The Government Just Killed Its Best Chance to Understand Anthropic
The Trump administration fired Collin Burns after just four days as director of CAISI, the federal body responsible for evaluating frontier AI models for national security risk, citing his prior employment at Anthropic as an irreconcilable conflict of interest. This creates a…

Collin Burns spent four days as director of the Center for AI Standards and Innovation. He was fired because he used to work at Anthropic.
That is the story. It is as simple and as strange as it sounds.
Burns, a former researcher at both OpenAI and Anthropic, was appointed to lead the federal body responsible for evaluating frontier AI models for national security risk. He started the job on Monday. By Thursday, the White House had forced him out. The reason, according to The Washington Post: his prior employment at the same lab whose flagship model CAISI is supposed to be assessing.
The replacement is Chris Fall, a former director of the Department of Energy's Office of Science who brings what the Commerce Department called "scientific leadership." Fall is a career government scientist. He is not a frontier AI researcher.
The contradiction at the center of this is not subtle. CAISI, originally stood up by the Biden administration as the AI Safety Institute in November 2023, was renamed under Trump and given a new mandate: evaluate frontier AI systems for national security risk. The body's own website describes its role as assessing models that "pose national security risks." That is not an academic exercise. Anthropic's own engineers have described their Mythos model as capable of identifying and exploiting zero-day vulnerabilities across every major operating system and browser. Anthropic has released Mythos only to roughly 40 organizations precisely because the cyber capabilities are considered too dangerous for broad distribution.
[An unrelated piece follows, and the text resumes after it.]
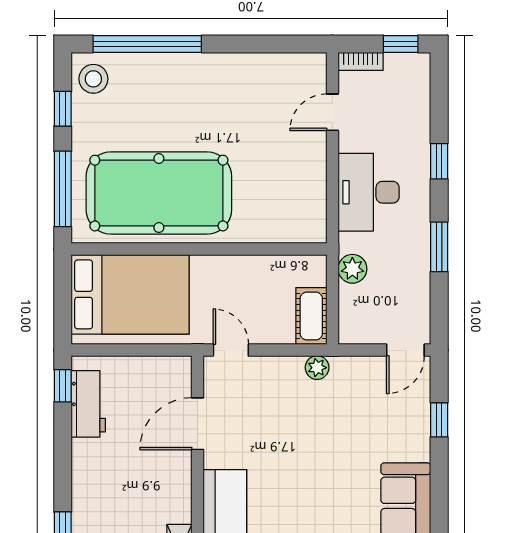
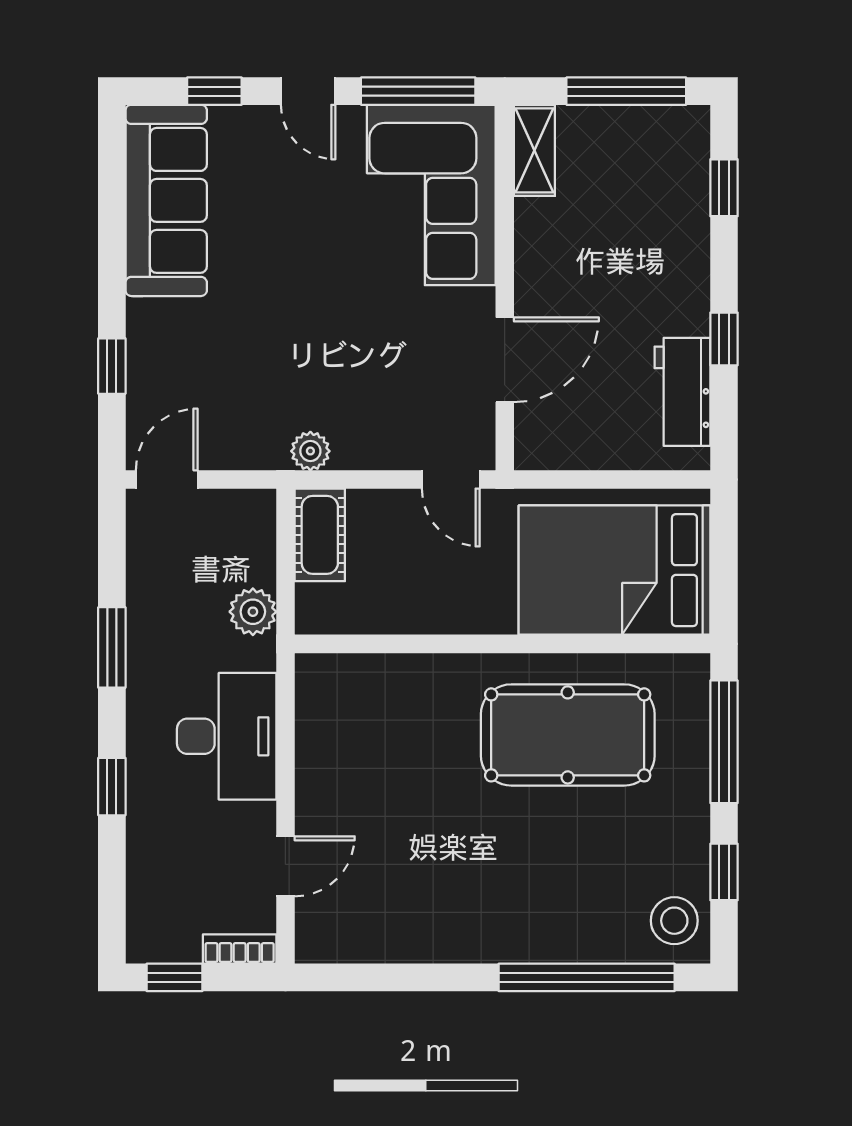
pool table: (159, 193) -> (568, 735), width x0.73, depth x0.76
window: (63, 386) -> (724, 339), moved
CAISI's job, by design, is to understand systems exactly like Mythos. To do that job credibly requires people who have worked at the frontier labs building those systems. The moment those people walk through the door, their lab affiliation becomes grounds for removal.
Dean Ball, a former Trump administration AI adviser, put it plainly on X: Burns had "given up valuable Anthropic stock and moved across the country to take the government position." His reward, Ball wrote, was "a punch in the face."
The dismissal is the latest move in a running feud between the Trump administration and Anthropic. In February, President Trump called the company "left-wing nut jobs" after it refused to remove safety safeguards from its AI for use in autonomous weapons and surveillance. Defense Secretary Pete Hegseth subsequently labeled Anthropic a "supply chain risk to national security." Anthropic sued the Pentagon over the designation, with its legal challenge still working through the courts. And yet, last Friday, Anthropic CEO Dario Amodei walked into the West Wing for what both sides called a productive meeting with White House chief of staff Susie Wiles. Trump told CNBC afterward he thought they would "get along just fine."
They did not get along just fine. Burns was axed five days later.
The OTA Problem
In 1995, Congress eliminated the Office of Technology Assessment, the independent body that gave lawmakers technical expertise to understand what they were regulating. For a decade, legislators had leaned on OTA analysts to explain semiconductor physics, satellite capabilities, and the implications of encryption standards. When OTA vanished, the expertise vanished with it. The consequences showed up slowly, then all at once: legislation written by the industries being regulated, hearings where members visibly did not understand the technology at the table, rules that assumed capabilities that did not exist and missed ones that did.
CAISI is not OTA. But the structural logic is similar. The federal government has decided it needs to evaluate frontier AI systems for national security risk. Those systems are being built by a small number of labs, most notably Anthropic, OpenAI, and Google DeepMind. The people who understand those systems best are the ones who built them. Bringing those people into government service is the most direct path to credible technical assessment. And now, repeatedly, those people are being pushed out for exactly that background.
Kemba Walden, former national cyber director, told Fortune that Anthropic's Mythos represents both a leap in defensive AI capabilities and a set of inherent risks that expose vulnerabilities in critical infrastructure. That kind of dual-edged assessment requires deep technical knowledge to make. The DOE Office of Science, which Fall led, oversees national laboratories that conduct nuclear weapons research. That is not the same skill set.
The Commerce Department said Fall "brings the scientific leadership needed to ensure America leads the world in evaluating frontier AI models." That is a description that could apply to many government scientists. It does not address whether Fall has worked with or evaluated systems at the frontier of AI capability. The job CAISI is being asked to do, by its own published mandate, requires exactly that.
There is a version of this story in which the White House simply could not tolerate an Anthropic alumnus in a sensitive position, regardless of his qualifications. And there is a version in which the problem is more structural: the government wants to assess frontier AI but has made it structurally impossible to hire the people capable of doing the assessment.
Both versions are true at the same time. That is the story.
Burns did not respond to a request for comment. The Commerce Department declined to elaborate beyond its statement on Fall.